(Lines from a dataset)
· · ·
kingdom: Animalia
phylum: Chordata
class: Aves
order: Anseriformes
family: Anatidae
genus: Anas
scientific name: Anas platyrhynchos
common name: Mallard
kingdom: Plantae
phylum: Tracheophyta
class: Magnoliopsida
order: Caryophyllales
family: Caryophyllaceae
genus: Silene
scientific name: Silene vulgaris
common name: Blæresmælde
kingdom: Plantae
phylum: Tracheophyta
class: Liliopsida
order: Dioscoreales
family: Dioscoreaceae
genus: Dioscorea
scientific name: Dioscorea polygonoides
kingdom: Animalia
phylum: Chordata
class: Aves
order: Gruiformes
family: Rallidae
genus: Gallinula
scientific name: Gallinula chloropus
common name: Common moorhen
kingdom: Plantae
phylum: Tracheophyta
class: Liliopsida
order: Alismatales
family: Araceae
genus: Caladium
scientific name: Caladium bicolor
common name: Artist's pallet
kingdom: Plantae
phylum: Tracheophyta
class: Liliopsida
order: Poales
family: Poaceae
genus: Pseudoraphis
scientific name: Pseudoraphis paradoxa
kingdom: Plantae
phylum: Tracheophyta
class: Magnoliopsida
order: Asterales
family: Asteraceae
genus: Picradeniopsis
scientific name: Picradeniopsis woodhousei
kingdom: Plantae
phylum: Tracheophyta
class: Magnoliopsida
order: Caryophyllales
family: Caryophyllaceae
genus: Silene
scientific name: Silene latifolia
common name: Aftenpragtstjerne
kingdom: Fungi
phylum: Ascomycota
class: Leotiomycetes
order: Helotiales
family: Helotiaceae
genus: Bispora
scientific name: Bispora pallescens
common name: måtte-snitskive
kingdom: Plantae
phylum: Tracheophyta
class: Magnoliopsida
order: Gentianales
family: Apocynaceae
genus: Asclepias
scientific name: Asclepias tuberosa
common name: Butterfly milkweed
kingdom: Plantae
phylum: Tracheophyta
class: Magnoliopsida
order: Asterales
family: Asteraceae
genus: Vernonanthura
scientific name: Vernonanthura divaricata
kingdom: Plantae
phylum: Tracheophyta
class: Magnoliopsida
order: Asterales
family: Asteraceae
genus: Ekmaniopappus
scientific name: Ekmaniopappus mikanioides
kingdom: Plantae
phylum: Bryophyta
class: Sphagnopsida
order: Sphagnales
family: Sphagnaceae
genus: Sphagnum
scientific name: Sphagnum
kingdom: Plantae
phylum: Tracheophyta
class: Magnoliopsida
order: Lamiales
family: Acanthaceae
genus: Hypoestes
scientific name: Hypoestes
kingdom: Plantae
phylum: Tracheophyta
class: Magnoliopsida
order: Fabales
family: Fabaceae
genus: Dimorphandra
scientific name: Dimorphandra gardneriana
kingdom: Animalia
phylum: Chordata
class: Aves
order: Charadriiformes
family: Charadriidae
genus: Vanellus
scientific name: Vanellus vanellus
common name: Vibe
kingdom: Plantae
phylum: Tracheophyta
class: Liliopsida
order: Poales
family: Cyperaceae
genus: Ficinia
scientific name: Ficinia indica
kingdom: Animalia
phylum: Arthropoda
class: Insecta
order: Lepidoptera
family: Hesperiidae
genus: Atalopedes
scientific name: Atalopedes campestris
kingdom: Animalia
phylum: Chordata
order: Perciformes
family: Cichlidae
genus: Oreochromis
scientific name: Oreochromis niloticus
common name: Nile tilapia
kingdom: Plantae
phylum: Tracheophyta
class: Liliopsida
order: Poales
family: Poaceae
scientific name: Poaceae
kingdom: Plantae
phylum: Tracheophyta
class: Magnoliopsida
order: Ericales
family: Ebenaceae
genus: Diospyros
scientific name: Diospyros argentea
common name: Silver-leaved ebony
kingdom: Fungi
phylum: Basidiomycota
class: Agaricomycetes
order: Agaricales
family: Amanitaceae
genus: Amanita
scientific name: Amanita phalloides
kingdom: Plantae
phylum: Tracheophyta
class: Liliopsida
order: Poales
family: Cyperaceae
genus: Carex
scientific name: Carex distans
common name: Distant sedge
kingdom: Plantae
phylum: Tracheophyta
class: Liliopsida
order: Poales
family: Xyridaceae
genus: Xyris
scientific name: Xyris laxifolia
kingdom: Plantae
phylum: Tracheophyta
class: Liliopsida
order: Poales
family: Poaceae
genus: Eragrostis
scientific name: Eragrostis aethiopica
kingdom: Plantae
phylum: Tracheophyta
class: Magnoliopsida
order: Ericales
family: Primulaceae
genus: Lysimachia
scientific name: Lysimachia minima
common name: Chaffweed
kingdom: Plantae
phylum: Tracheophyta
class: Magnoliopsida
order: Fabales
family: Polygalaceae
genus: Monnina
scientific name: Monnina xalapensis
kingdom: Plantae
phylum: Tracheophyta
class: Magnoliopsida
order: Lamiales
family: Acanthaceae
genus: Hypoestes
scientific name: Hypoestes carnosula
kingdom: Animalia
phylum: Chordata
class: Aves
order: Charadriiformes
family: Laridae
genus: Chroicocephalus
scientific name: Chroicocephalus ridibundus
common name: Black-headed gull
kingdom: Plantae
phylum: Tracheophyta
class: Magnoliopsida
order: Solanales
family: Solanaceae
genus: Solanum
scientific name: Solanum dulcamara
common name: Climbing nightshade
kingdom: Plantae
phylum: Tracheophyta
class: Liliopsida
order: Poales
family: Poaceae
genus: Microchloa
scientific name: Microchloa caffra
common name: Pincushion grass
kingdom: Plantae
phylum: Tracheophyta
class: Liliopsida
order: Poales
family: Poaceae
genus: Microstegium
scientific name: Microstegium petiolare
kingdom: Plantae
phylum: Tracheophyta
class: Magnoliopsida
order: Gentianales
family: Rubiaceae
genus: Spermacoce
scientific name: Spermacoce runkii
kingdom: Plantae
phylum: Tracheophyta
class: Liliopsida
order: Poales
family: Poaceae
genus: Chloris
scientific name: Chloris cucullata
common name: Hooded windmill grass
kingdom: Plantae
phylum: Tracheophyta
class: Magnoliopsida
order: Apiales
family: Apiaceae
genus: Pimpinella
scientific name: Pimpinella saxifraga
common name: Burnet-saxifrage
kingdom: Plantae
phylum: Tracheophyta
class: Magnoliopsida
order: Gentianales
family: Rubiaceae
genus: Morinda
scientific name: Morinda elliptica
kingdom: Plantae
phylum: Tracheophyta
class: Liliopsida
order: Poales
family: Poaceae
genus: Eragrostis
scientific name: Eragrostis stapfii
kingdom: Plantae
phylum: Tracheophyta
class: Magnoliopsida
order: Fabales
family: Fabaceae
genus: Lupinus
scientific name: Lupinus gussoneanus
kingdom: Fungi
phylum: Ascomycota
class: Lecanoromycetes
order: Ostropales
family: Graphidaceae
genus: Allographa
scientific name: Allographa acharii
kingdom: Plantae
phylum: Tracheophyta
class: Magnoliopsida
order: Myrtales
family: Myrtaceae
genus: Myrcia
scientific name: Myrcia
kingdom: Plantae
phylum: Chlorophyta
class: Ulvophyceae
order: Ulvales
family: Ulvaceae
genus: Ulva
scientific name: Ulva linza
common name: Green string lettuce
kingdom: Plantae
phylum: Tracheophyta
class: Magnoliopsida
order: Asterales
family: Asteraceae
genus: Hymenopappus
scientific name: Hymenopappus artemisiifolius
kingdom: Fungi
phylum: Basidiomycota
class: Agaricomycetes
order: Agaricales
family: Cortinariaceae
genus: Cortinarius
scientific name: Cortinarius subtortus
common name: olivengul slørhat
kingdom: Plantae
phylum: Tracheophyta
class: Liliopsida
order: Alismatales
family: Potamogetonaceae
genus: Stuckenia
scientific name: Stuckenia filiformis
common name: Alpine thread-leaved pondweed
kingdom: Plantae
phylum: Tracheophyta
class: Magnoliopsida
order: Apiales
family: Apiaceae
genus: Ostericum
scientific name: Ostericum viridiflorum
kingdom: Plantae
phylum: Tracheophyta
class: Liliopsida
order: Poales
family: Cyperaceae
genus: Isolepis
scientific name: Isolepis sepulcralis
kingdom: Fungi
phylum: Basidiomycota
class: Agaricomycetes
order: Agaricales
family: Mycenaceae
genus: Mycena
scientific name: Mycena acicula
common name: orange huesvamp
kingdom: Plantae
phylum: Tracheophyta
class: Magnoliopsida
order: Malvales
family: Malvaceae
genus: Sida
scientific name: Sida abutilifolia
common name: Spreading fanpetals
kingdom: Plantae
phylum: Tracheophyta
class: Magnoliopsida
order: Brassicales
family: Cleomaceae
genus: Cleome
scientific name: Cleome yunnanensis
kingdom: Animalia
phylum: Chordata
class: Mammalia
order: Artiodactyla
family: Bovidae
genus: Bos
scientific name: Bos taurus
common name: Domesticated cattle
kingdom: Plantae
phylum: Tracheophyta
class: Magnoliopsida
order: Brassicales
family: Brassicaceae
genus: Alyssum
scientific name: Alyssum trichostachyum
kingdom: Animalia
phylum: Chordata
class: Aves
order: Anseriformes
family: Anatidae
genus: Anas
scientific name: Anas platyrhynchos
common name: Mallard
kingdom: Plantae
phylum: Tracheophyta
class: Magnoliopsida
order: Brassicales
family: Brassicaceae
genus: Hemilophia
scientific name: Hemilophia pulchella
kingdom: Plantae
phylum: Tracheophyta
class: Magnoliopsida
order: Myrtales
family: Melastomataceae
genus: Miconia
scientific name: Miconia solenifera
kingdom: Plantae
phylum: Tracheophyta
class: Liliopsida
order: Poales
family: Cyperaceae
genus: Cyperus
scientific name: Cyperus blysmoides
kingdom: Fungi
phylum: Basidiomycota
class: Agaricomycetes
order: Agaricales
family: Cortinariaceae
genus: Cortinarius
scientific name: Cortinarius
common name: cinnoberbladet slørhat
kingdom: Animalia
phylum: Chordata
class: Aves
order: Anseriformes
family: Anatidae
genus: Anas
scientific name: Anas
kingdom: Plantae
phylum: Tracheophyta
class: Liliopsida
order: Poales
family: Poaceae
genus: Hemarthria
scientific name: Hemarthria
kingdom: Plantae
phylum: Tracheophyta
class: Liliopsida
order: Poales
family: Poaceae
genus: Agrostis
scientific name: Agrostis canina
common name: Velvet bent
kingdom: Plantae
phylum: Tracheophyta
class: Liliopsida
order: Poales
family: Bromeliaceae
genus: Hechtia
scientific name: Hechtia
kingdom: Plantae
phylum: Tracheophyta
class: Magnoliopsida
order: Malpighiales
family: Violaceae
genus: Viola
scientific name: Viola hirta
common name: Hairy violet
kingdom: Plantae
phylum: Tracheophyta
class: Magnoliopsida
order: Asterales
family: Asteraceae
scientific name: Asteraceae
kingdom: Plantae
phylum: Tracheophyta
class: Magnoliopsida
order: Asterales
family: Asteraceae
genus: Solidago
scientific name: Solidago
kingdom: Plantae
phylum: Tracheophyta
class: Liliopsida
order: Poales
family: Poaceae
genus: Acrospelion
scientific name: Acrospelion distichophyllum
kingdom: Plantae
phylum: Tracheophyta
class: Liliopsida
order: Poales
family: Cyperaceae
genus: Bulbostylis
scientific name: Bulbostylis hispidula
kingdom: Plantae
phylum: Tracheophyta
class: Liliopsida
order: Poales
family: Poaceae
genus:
· · ·
TASK INSTRUCTIONS →
Output the stretch of lines from the one containing "genus: Chloris" through the one containing "common name: Burnet-saxifrage", both included, as a two-column CSV with the headers field and value. Give one row per line, put each field in double quotes, and turn any line breaks into spaces.

SOLUTION BELOW →
field,value
"genus:","Chloris"
"scientific name:","Chloris cucullata"
"common name:","Hooded windmill grass"
"kingdom:","Plantae"
"phylum:","Tracheophyta"
"class:","Magnoliopsida"
"order:","Apiales"
"family:","Apiaceae"
"genus:","Pimpinella"
"scientific name:","Pimpinella saxifraga"
"common name:","Burnet-saxifrage"